I familiari hanno presentato una denuncia dopo la morte della 67enne Maria Rosaria Tommasoni
AVEZZANO. È stata disposta dalla Procura di Avezzano l’autopsia di Maria Rosaria Tommasoni, la donna di 67 anni morta all’ospedale di Avezzano, dopo un intervento chirurgico, in circostanze che i familiari hanno deciso di chiarire per vie legali. I parenti della donna, infatti, hanno presentato una denuncia e il sostituto procuratore Ugo Timpano ha aperto un’inchiesta con le ipotesi di reato di lesioni personali colpose, contro ignoti.
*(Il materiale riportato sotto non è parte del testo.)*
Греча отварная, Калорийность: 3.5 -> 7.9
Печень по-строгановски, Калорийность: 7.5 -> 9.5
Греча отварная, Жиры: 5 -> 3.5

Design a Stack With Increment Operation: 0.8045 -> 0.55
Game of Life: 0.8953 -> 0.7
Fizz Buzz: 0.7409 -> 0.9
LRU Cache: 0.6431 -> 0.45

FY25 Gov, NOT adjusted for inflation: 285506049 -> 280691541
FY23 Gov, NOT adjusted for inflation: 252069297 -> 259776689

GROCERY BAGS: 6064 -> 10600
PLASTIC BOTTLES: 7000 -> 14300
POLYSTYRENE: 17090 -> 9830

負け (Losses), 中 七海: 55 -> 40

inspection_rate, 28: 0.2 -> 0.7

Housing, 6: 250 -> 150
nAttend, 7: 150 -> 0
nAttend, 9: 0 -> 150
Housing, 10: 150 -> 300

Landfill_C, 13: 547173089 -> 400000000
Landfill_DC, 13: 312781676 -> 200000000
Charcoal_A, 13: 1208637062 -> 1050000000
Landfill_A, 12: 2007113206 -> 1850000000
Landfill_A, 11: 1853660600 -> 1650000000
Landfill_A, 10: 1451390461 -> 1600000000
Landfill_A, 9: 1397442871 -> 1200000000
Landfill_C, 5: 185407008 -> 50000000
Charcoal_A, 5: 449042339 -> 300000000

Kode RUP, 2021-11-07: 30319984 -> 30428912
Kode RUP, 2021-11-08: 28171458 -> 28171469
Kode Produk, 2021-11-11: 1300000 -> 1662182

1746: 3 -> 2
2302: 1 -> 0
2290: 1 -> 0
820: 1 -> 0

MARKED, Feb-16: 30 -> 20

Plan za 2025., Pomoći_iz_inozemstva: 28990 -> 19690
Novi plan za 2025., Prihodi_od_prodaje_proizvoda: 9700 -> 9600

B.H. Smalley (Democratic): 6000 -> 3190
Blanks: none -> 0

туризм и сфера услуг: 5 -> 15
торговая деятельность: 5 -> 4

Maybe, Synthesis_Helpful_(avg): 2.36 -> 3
I familiari della paziente, assistiti dall’avvocato Berardino Terra, chiedono che su quanto accaduto venga fatta chiarezza. L’esame autoptico sarà eseguito dall’anatomopatologo, consulente del pubblico ministero, Cristian D’Ovidio.
L’autopsia si svolgerà oggi nell’obitorio di Avezzano, dopo l’affidamento dell’incarico al Ctu nominato dalla Procura della Repubblica. La donna è morta dopo un intervento chirurgico alla spalla e 33 giorni di coma. Un’operazione all’apparenza banale, eseguita nell’ospedale di Avezzano. Intervento che – a detta dei familiari – avrebbe portato al decesso. I parenti, tramite il loro legale, hanno depositato una denuncia negli uffici dei carabinieri in via Fontana. I familiari, nella denuncia, hanno chiesto a gran voce che venissero eseguite l’autopsia e il sequestro della cartella clinica. Sequestro che è avvenuto nei giorni scorsi da parte dei carabinieri guidati dal tenente Bruno Tarantini, mentre la salma è stata piantonata nell’obitorio dell’ospedale. Lunedì 5 agosto Tommasoni si era sottoposta a un intervento chirurgico alla spalla sinistra. Il giorno successivo, improvvisamente, la 67enne aveva perso i sensi ed era finita in rianimazione. Trasferimento che stando all’esposto è avvenuto dopo «cure inadeguate e comunque con inescusabile ritardo di oltre tre ore e così perdendo del rilevante e prezioso tempo». Maria Rosaria Tommasoni abitava in via Lombardia, nel quartiere Borgo Pineta. La donna lascia le tre figlie: Sara, Alessandra e Annalisa Colasi e la sorella Silvia Pelino. L’autopsia potrà fornire ulteriori particolari utili all'indagine e a chiarire cosa possa essere accaduto. Si cercherà di capire se la morte sia avvenuta per questioni indipendenti dall’intervento chirurgico oppure se le due cose sono collegate.